The Bar believes that giving the legislature the power to punish judges is flatly inconsistent with the concept of an independent and impartial judiciary, and inimical to our system of justice. The legislature, of course, already possesses the constitutional power to remove judges, by impeachment, and with the consent of the Governor, by a constitutional procedure called address. The legislature passed a bill creating a legislative judicial conduct committee with the power to censure or reprimand judges several years ago.

The New Hampshire Supreme Court held in June 2004 that the separation of powers principle, Part 1, Article 37 of the Constitution, prohibits the legislature from attempting to punish judges for what the Legislature perceives is wrongful conduct. Petition of the Judicial Conduct Committee (NH Supreme Court, June 14, 2004). In that case, the Court noted that the framers of the New Hampshire Constitution provided a specific limit on the authority of both the Judiciary and on the Legislature to regulate actions of judges:

... the Legislature has the power, expressly granted by the Constitution to remove a Judge from office by impeachment, or, together with the Executive, by address. New Hampshire Constitution Part II, Articles 17, 73, The Legislature may also undertake those ancillary activities, such as investigation, that "give efficiency to" impeachment or address proceedings. Opinion of the Justices, 85 N.H. 567; cf. Petition of Judicial Conduct Committee, 145 N.H. 108, 112 (2000). The Legislature may, correspondingly, choose a commission or other vehicle to effectuate these purposes.

As discussed above, however the power to regulate the conduct of judges, including the authority to take disciplinary actions short of removal, is a judicial power. See Mussman 112 at 103. That power is neither expressly granted to the legislature by the State Constitution nor is it necessary to conduct efficient impeachment or address proceedings. Thus, it is not an "overlapping" power that is shared by the legislature but rather, is exclusive to the judiciary. See Opinion of the Justices, (Judicial Salary Suspension) 140 NH at 301.

The proponents of CACR-5 believe that passage of CACR 5 will change this decision, resulting in a radical change of our system of separate branches of government.
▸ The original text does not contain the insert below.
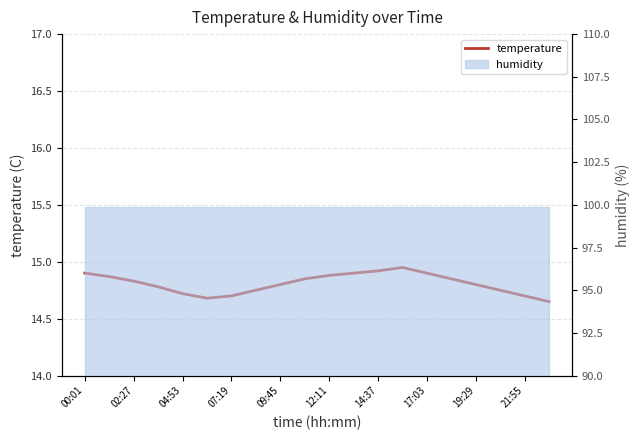

How many interior local peaks (higher than both neighbors) does the data have?

1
If legislators can punish judges who make decisions they disagree with, the risk to judicial independence is clear and obvious.


Because of the central position of the separation of powers principle in American constitutional jurisprudence, it is unclear that the proponents of CACR 5 will be able to effect the sort of radical change they seek by enactment of this amendment. But the Bar believes that CACR 5 may be used by the legislature to challenge the authority of the judiciary to decide cases independently. If enacted, it will likely lead to further confrontations and disputes between those two branches of government. Such contentiousness may well dangerously intrude on the institutional independence of the judiciary, and will inevitably lead to further attempts to impair the decisional independence of the judiciary.
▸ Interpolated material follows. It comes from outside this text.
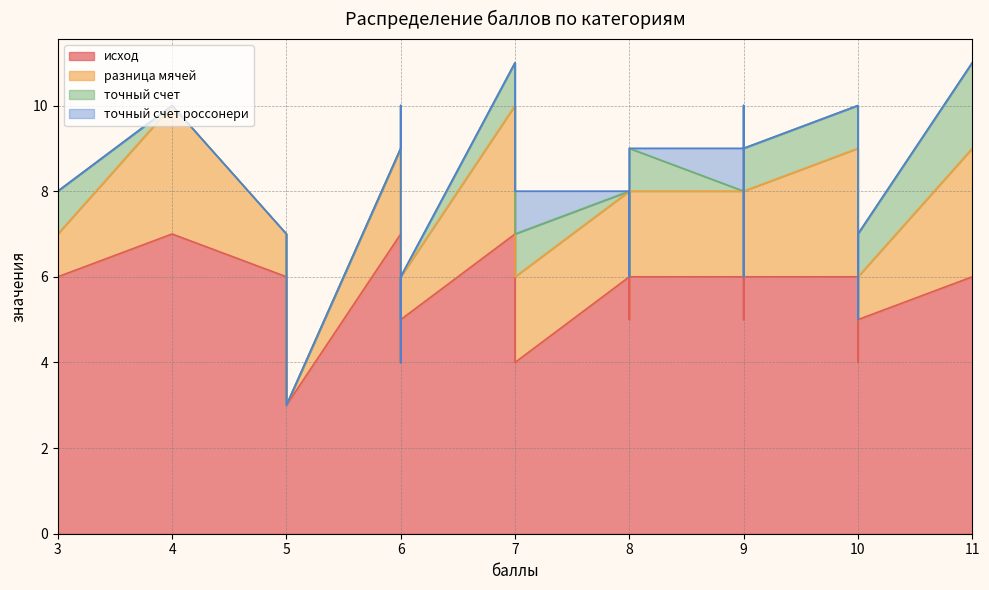

Does the chart have visible grid lines?

Yes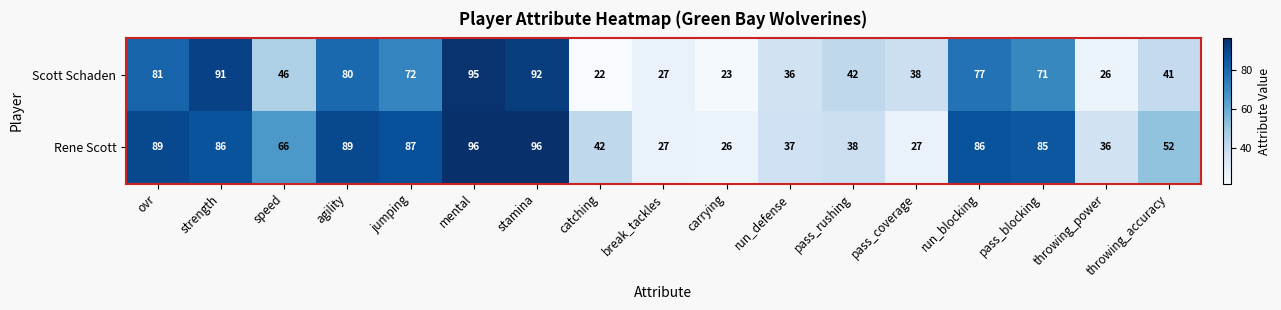

What is the highest value of the Scott Schaden series?

95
No good public purpose is served by encouraging expansion of the legislative power at the expense of the judiciary. Indeed, to do so is inconsistent with over 230 years of New Hampshire and American history. Every year the New Hampshire justice system handles more than 200,000 cases, the simple, the complex, and the extraordinary. Most cases are resolved successfully, fairly, and impartially. The Judiciary as an institution transcends any particular judge or transient episode.

The courts of our country - the defenders of our most precious freedoms, the protectors of the individual against big government - are held up as examples for the rest of the world. The system is working well, and no good cause has been shown for the adoption of CACR 5. Accordingly, the New Hampshire Bar Association opposes it.